◆ **Description of the task**
Reproduce the text of all the records, swapping "Хочу в подарок" for "Добавить в избранное" wherever it occurs and changing nothing else. Omit the pictures.

◆ **The data**
============================================================
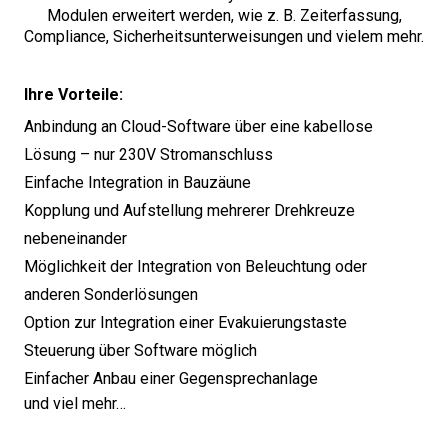
Modulen erweitert werden, wie z. B. Zeiterfassung,
Compliance, Sicherheitsunterweisungen und vielem mehr.
Ihre Vorteile:
Anbindung an Cloud-Software über eine kabellose
Lösung – nur 230V Stromanschluss
Einfache Integration in Bauzäune
Kopplung und Aufstellung mehrerer Drehkreuze
nebeneinander
Möglichkeit der Integration von Beleuchtung oder
anderen Sonderlösungen
Option zur Integration einer Evakuierungstaste
Steuerung über Software möglich
Einfacher Anbau einer Gegensprechanlage
und viel mehr…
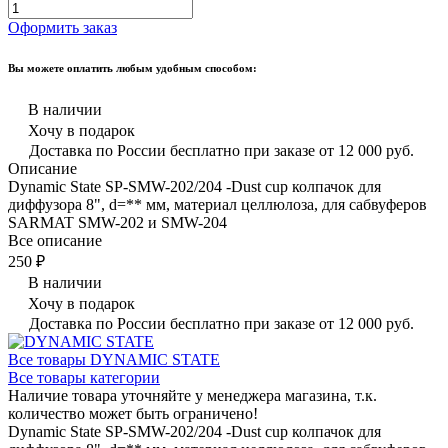
Оформить заказ
Вы можете оплатить любым удобным способом:
В наличии
Хочу в подарок
Доставка по России бесплатно при заказе от 12 000 руб.
Описание
Dynamic State SP-SMW-202/204 -Dust cup колпачок для
диффузора 8", d=** мм, материал целлюлоза, для сабвуферов
SARMAT SMW-202 и SMW-204
Все описание
250 ₽
В наличии
Хочу в подарок
Доставка по России бесплатно при заказе от 12 000 руб.
Все товары DYNAMIC STATE
Все товары категории
Наличие товара уточняйте у менеджера магазина, т.к.
количество может быть ограничено!
Dynamic State SP-SMW-202/204 -Dust cup колпачок для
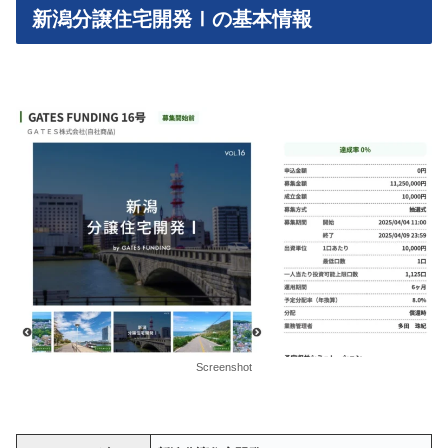
新潟分譲住宅開発Ⅰの基本情報
Screenshot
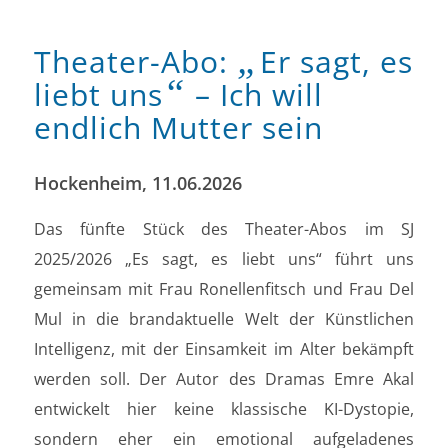
„
Theater-Abo:
Er sagt, es
“
liebt uns
– Ich will
endlich Mutter sein
Hockenheim, 11.06.2026
Das fünfte Stück des Theater-Abos im SJ
2025/2026 „Es sagt, es liebt uns“ führt uns
gemeinsam mit Frau Ronellenfitsch und Frau Del
Mul in die brandaktuelle Welt der Künstlichen
Intelligenz, mit der Einsamkeit im Alter bekämpft
werden soll. Der Autor des Dramas Emre Akal
entwickelt hier keine klassische KI-Dystopie,
sondern eher ein emotional aufgeladenes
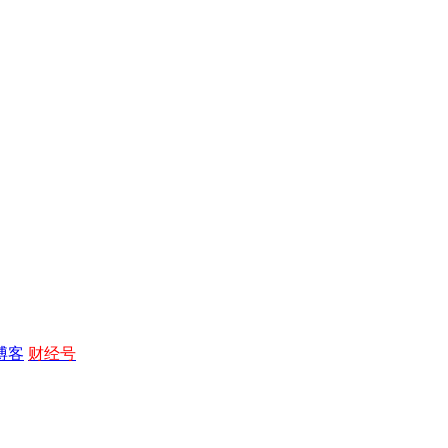
博客
财经号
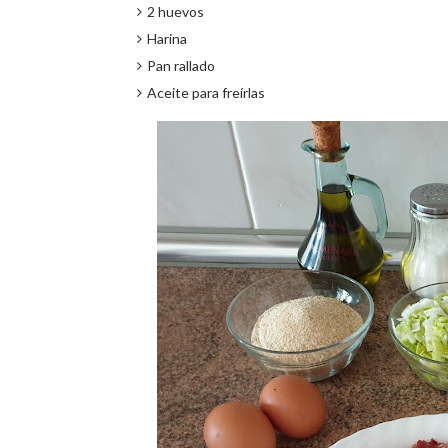
2 huevos
Harina
Pan rallado
Aceite para freírlas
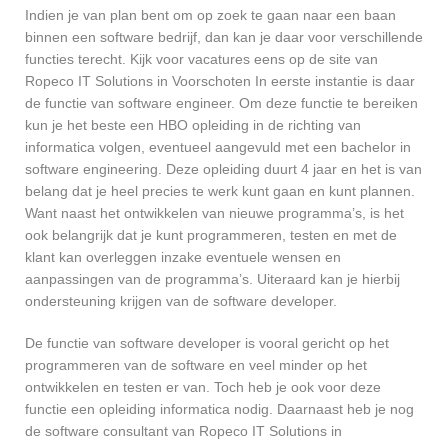
Indien je van plan bent om op zoek te gaan naar een baan
binnen een software bedrijf, dan kan je daar voor verschillende
functies terecht. Kijk voor vacatures eens op de site van
Ropeco IT Solutions in Voorschoten In eerste instantie is daar
de functie van software engineer. Om deze functie te bereiken
kun je het beste een HBO opleiding in de richting van
informatica volgen, eventueel aangevuld met een bachelor in
software engineering. Deze opleiding duurt 4 jaar en het is van
belang dat je heel precies te werk kunt gaan en kunt plannen.
Want naast het ontwikkelen van nieuwe programma’s, is het
ook belangrijk dat je kunt programmeren, testen en met de
klant kan overleggen inzake eventuele wensen en
aanpassingen van de programma’s. Uiteraard kan je hierbij
ondersteuning krijgen van de software developer.
De functie van software developer is vooral gericht op het
programmeren van de software en veel minder op het
ontwikkelen en testen er van. Toch heb je ook voor deze
functie een opleiding informatica nodig. Daarnaast heb je nog
de software consultant van Ropeco IT Solutions in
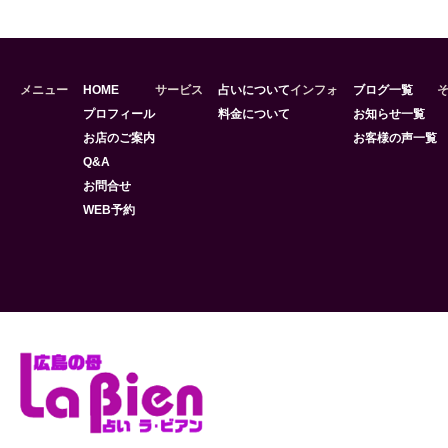
メニュー
HOME
サービス
占いについて
インフォ
ブログ一覧
プロフィール
料金について
お知らせ一覧
お店のご案内
お客様の声一覧
Q&A
お問合せ
WEB予約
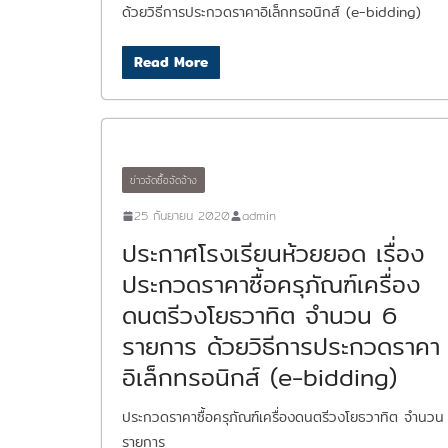
ด้วยวิธีการประกวดราคาอิเล็กทรอนิกส์ (e-bidding)
Read More
ข่าวจัดซื้อจัดจ้าง
25 กันยายน 2020
admin
ประกาศโรงเรียนห้วยยอด เรื่อง
ประกวดราคาซื้อครุภัณฑ์เครื่อง
ดนตรีวงโยธวาทิต จำนวน 6
รายการ ด้วยวิธีการประกวดราคา
อิเล็กทรอนิกส์ (e-bidding)
ประกวดราคาซื้อครุภัณฑ์เครื่องดนตรีวงโยธวาทิต จำนวน
รายการ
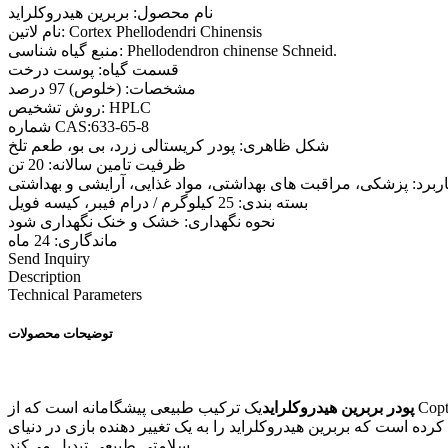
نام محصول: بربرین هیدروکلراید
نام لاتین: Cortex Phellodendri Chinensis
منبع گیاه شناسی: Phellodendron chinense Schneid.
قسمت گیاه: پوست درخت
مشخصات: (خلوص) 97 درصد
روش تشخیص: HPLC
شماره CAS:633-65-8
شکل ظاهری: پودر کریستالی زرد، بی بو، طعم تلخ
ظرفیت تامین سالانه: 20 تن
ربرد: پزشکی، مراقبت های بهداشتی، مواد غذایی، آرایشی و بهداشتی
بسته بندی: 25 کیلوگرم / درام فیبر، کیسه فویل
نحوه نگهداری: خشک و خنک نگهداری شود
ماندگاری: 24 ماه
Send Inquiry
Description
Technical Parameters
توضیحات محصولات
پودر بربرین هیدروکلراید
یک ترکیب طبیعی پیشگامانه است که از Coptis chinensis (نخ طلا) مشتق شده است. برای قرن ها، شیوه های طب سنتی، به ویژه در طب چینی، از خواص دارویی قوی این آلکالوئید
ه است که بربرین هیدروکلراید را به یک تغییر دهنده بازی در دنیای
سلامتی طبیعی تبدیل می‌کند.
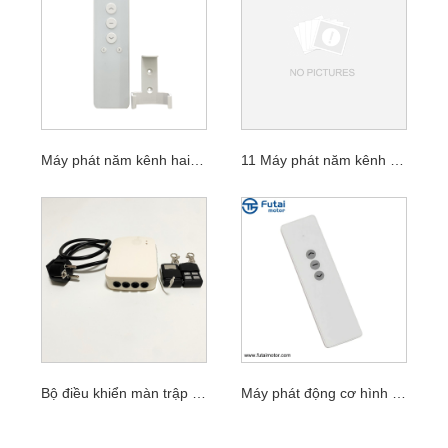
Máy phát năm kênh hai chiều
11 Máy phát năm kênh hai chiều
Bộ điều khiển màn trập cửa nhà để xe
Máy phát động cơ hình ống đơn kênh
============================================================
◆ **Solution to the exercise**
Modulen erweitert werden, wie z. B. Zeiterfassung,
Compliance, Sicherheitsunterweisungen und vielem mehr.
Ihre Vorteile:
Anbindung an Cloud-Software über eine kabellose
Lösung – nur 230V Stromanschluss
Einfache Integration in Bauzäune
Kopplung und Aufstellung mehrerer Drehkreuze
nebeneinander
Möglichkeit der Integration von Beleuchtung oder
anderen Sonderlösungen
Option zur Integration einer Evakuierungstaste
Steuerung über Software möglich
Einfacher Anbau einer Gegensprechanlage
und viel mehr…
Оформить заказ
Вы можете оплатить любым удобным способом:
В наличии
Добавить в избранное
Доставка по России бесплатно при заказе от 12 000 руб.
Описание
Dynamic State SP-SMW-202/204 -Dust cup колпачок для
диффузора 8", d=** мм, материал целлюлоза, для сабвуферов
SARMAT SMW-202 и SMW-204
Все описание
250 ₽
В наличии
Добавить в избранное
Доставка по России бесплатно при заказе от 12 000 руб.
Все товары DYNAMIC STATE
Все товары категории
Наличие товара уточняйте у менеджера магазина, т.к.
количество может быть ограничено!
Dynamic State SP-SMW-202/204 -Dust cup колпачок для
新潟分譲住宅開発Ⅰの基本情報
Screenshot
„
Theater-Abo:
Er sagt, es
“
liebt uns
– Ich will
endlich Mutter sein
Hockenheim, 11.06.2026
Das fünfte Stück des Theater-Abos im SJ
2025/2026 „Es sagt, es liebt uns“ führt uns
gemeinsam mit Frau Ronellenfitsch und Frau Del
Mul in die brandaktuelle Welt der Künstlichen
Intelligenz, mit der Einsamkeit im Alter bekämpft
werden soll. Der Autor des Dramas Emre Akal
entwickelt hier keine klassische KI-Dystopie,
sondern eher ein emotional aufgeladenes
博客
财经号
2 huevos
Harina
Pan rallado
Aceite para freírlas
Indien je van plan bent om op zoek te gaan naar een baan
binnen een software bedrijf, dan kan je daar voor verschillende
functies terecht. Kijk voor vacatures eens op de site van
Ropeco IT Solutions in Voorschoten In eerste instantie is daar
de functie van software engineer. Om deze functie te bereiken
kun je het beste een HBO opleiding in de richting van
informatica volgen, eventueel aangevuld met een bachelor in
software engineering. Deze opleiding duurt 4 jaar en het is van
belang dat je heel precies te werk kunt gaan en kunt plannen.
Want naast het ontwikkelen van nieuwe programma’s, is het
ook belangrijk dat je kunt programmeren, testen en met de
klant kan overleggen inzake eventuele wensen en
aanpassingen van de programma’s. Uiteraard kan je hierbij
ondersteuning krijgen van de software developer.
De functie van software developer is vooral gericht op het
programmeren van de software en veel minder op het
ontwikkelen en testen er van. Toch heb je ook voor deze
functie een opleiding informatica nodig. Daarnaast heb je nog
de software consultant van Ropeco IT Solutions in
メニュー
HOME
サービス
占いについて
インフォ
ブログ一覧
プロフィール
料金について
お知らせ一覧
お店のご案内
お客様の声一覧
Q&A
お問合せ
WEB予約
ด้วยวิธีการประกวดราคาอิเล็กทรอนิกส์ (e-bidding)
Read More
ข่าวจัดซื้อจัดจ้าง
25 กันยายน 2020
admin
ประกาศโรงเรียนห้วยยอด เรื่อง
ประกวดราคาซื้อครุภัณฑ์เครื่อง
ดนตรีวงโยธวาทิต จำนวน 6
รายการ ด้วยวิธีการประกวดราคา
อิเล็กทรอนิกส์ (e-bidding)
ประกวดราคาซื้อครุภัณฑ์เครื่องดนตรีวงโยธวาทิต จำนวน
รายการ
نام محصول: بربرین هیدروکلراید
نام لاتین: Cortex Phellodendri Chinensis
منبع گیاه شناسی: Phellodendron chinense Schneid.
قسمت گیاه: پوست درخت
مشخصات: (خلوص) 97 درصد
روش تشخیص: HPLC
شماره CAS:633-65-8
شکل ظاهری: پودر کریستالی زرد، بی بو، طعم تلخ
ظرفیت تامین سالانه: 20 تن
ربرد: پزشکی، مراقبت های بهداشتی، مواد غذایی، آرایشی و بهداشتی
بسته بندی: 25 کیلوگرم / درام فیبر، کیسه فویل
نحوه نگهداری: خشک و خنک نگهداری شود
ماندگاری: 24 ماه
Send Inquiry
Description
Technical Parameters
توضیحات محصولات
پودر بربرین هیدروکلراید
یک ترکیب طبیعی پیشگامانه است که از Coptis chinensis (نخ طلا) مشتق شده است. برای قرن ها، شیوه های طب سنتی، به ویژه در طب چینی، از خواص دارویی قوی این آلکالوئید
ه است که بربرین هیدروکلراید را به یک تغییر دهنده بازی در دنیای
سلامتی طبیعی تبدیل می‌کند.
Máy phát năm kênh hai chiều
11 Máy phát năm kênh hai chiều
Bộ điều khiển màn trập cửa nhà để xe
Máy phát động cơ hình ống đơn kênh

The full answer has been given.